Texte fourni>
Contre G8 : la mobilisation citoyenne sert-elle à quelque chose ?

Au moment où s´ouvrait le G8 à Deauville (26-27 mai 2011), le contre-G8 fermait ses portes au Havre. Ce rendez-vous d’associations, de syndicats, d’ONG fut l’occasion de lancer des pétitions pour peser sur les décisions des « dirigeants du monde ». Ces actions militantes sont-elles utiles et efficaces ?


Photo : local.attac.

Maylis Labusquière, responsable du plaidoyer sur le financement du développement au sein de l’ONG Oxfam France, répond : « Oui, clairement. La société civile arrive à influencer en amont les décisions prises dans ces sommets ou au Parlement européen, même si cela ne se mesure pas en termes de décisions flagrantes. Il y a trois ans, le thème de la fiscalité n’apparaissait pas dans les agendas de ces sommets. Après la déclaration de la France, de la Grande-Bretagne et de l’Espagne en 2008, le sujet de l’évasion fiscale a été repris à Doha pendant la conférence des Nations unies, puis par un groupe de travail interministériel en France auquel participait Oxfam. Maintenant il est discuté dans un groupe de travail au sein de l’OCDE (Organisation de coopération et de développement économiques) et même de l’Union européenne ».

Et Mathilde Dupré, chargée de mission au CCFD-Terre Solidaire de poursuivre : « Le groupe de travail fiscalité et développement de l’OCDE discute des sujets à porter au sommet du G20 qui aura lieu à la fin de l’année. »

Contre-expertise 

Pour arriver à ce résultat, il faut réunir plusieurs critères. Selon le député européen du groupe des Verts, Pascal Canfin, « les ONG doivent apporter une contre-expertise sur ce qui se dit, elles doivent montrer une capacité de lobbying pour faire passer les idées auprès des décideurs et enfin une maîtrise de la communication pour faire apparaître les sujets dans le débat public. Il faut que ces trois critères soient réunis pour que cela fonctionne ».

Informations affichées>
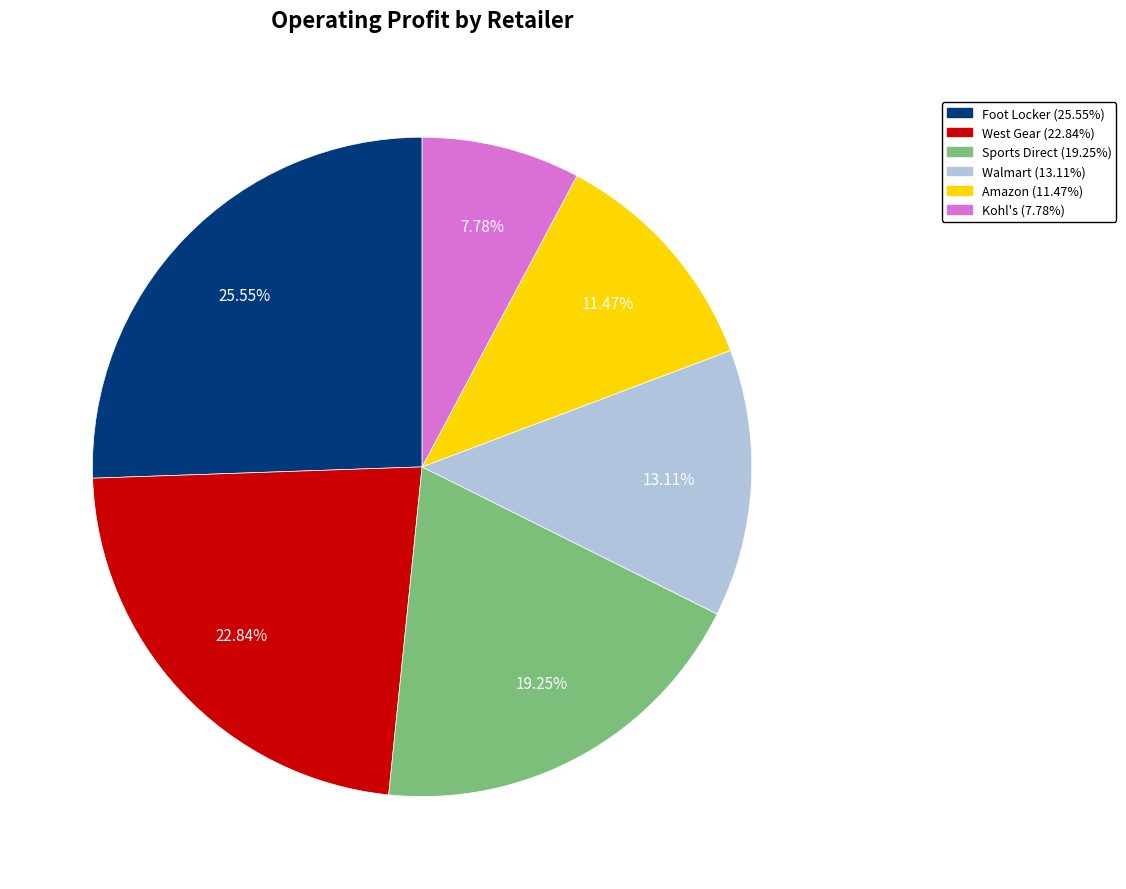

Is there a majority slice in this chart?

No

Travail demandé>
Reprenez le passage du texte sur le contre-G8 qui commence par « Contre G8 : la » et va jusqu'à « Photo : local.attac. », en remplaçant « pétitions » par « manifestations ».

Résultat obtenu>
Contre G8 : la mobilisation citoyenne sert-elle à quelque chose ?

Au moment où s´ouvrait le G8 à Deauville (26-27 mai 2011), le contre-G8 fermait ses portes au Havre. Ce rendez-vous d’associations, de syndicats, d’ONG fut l’occasion de lancer des manifestations pour peser sur les décisions des « dirigeants du monde ». Ces actions militantes sont-elles utiles et efficaces ?


Photo : local.attac.